[Itemized modification records]
++++++++++

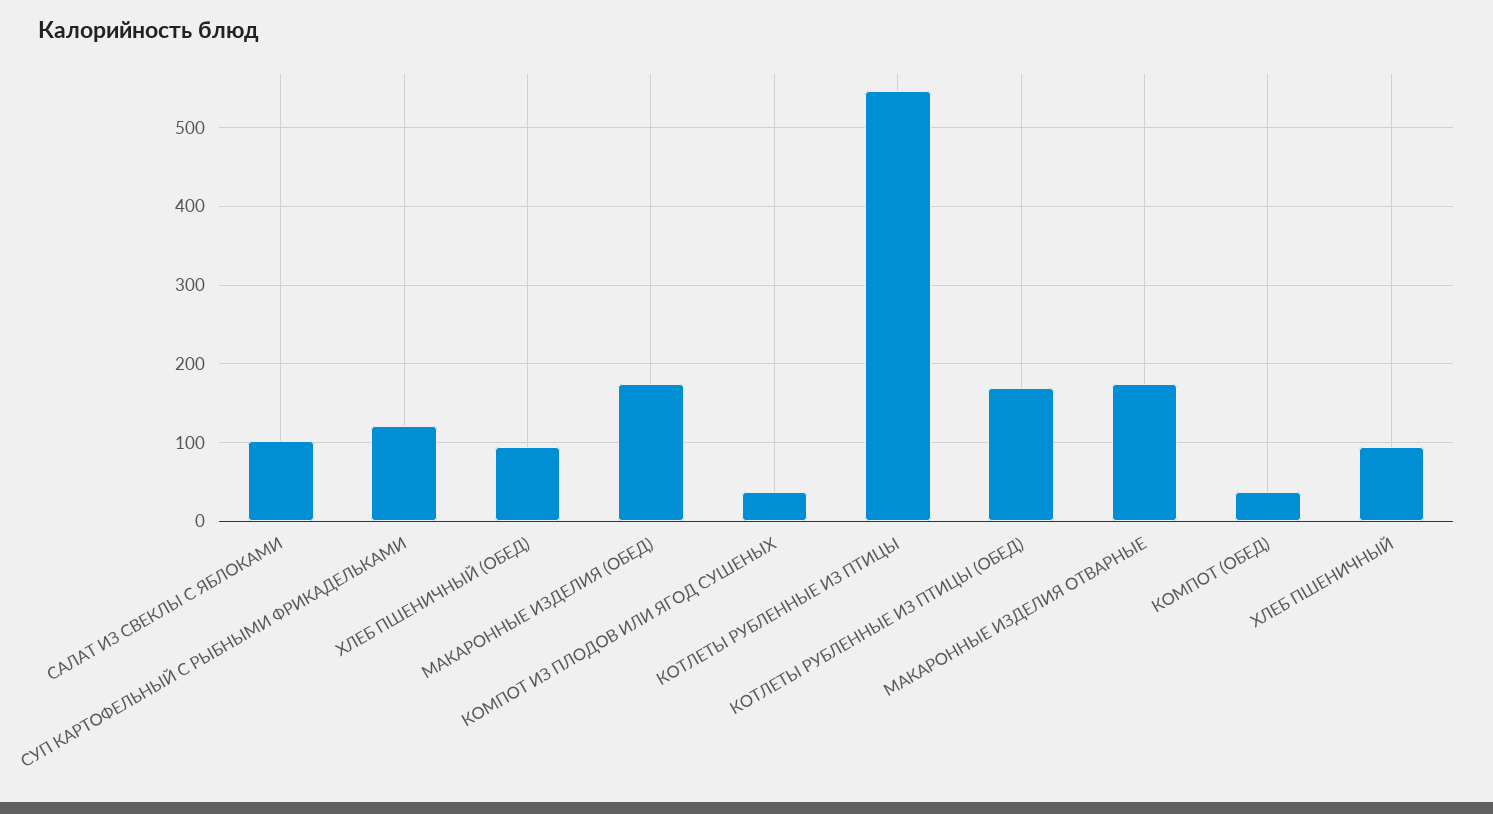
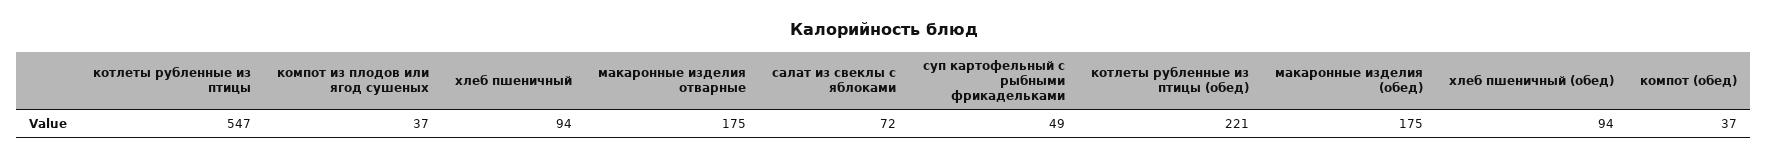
  {
-   "САЛАТ ИЗ СВЕКЛЫ С ЯБЛОКАМИ": 100,
+   "САЛАТ ИЗ СВЕКЛЫ С ЯБЛОКАМИ": 72,
-   "СУП КАРТОФЕЛЬНЫЙ С РЫБНЫМИ ФРИКАДЕЛЬКАМИ": 120,
+   "СУП КАРТОФЕЛЬНЫЙ С РЫБНЫМИ ФРИКАДЕЛЬКАМИ": 49,
    "ХЛЕБ ПШЕНИЧНЫЙ (ОБЕД)": 94,
    "МАКАРОННЫЕ ИЗДЕЛИЯ (ОБЕД)": 175,
    "КОМПОТ ИЗ ПЛОДОВ ИЛИ ЯГОД СУШЕНЫХ": 37,
    "КОТЛЕТЫ РУБЛЕННЫЕ ИЗ ПТИЦЫ": 547,
-   "КОТЛЕТЫ РУБЛЕННЫЕ ИЗ ПТИЦЫ (ОБЕД)": 170,
+   "КОТЛЕТЫ РУБЛЕННЫЕ ИЗ ПТИЦЫ (ОБЕД)": 221,
    "МАКАРОННЫЕ ИЗДЕЛИЯ ОТВАРНЫЕ": 175,
    "КОМПОТ (ОБЕД)": 37,
    "ХЛЕБ ПШЕНИЧНЫЙ": 94
  }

++++++++++

_About this task_
Please filter the entries above down to the lines holding "ЯБЛОКАМИ" and copy them.

_Solution to this problem_
-   "САЛАТ ИЗ СВЕКЛЫ С ЯБЛОКАМИ": 100,
+   "САЛАТ ИЗ СВЕКЛЫ С ЯБЛОКАМИ": 72,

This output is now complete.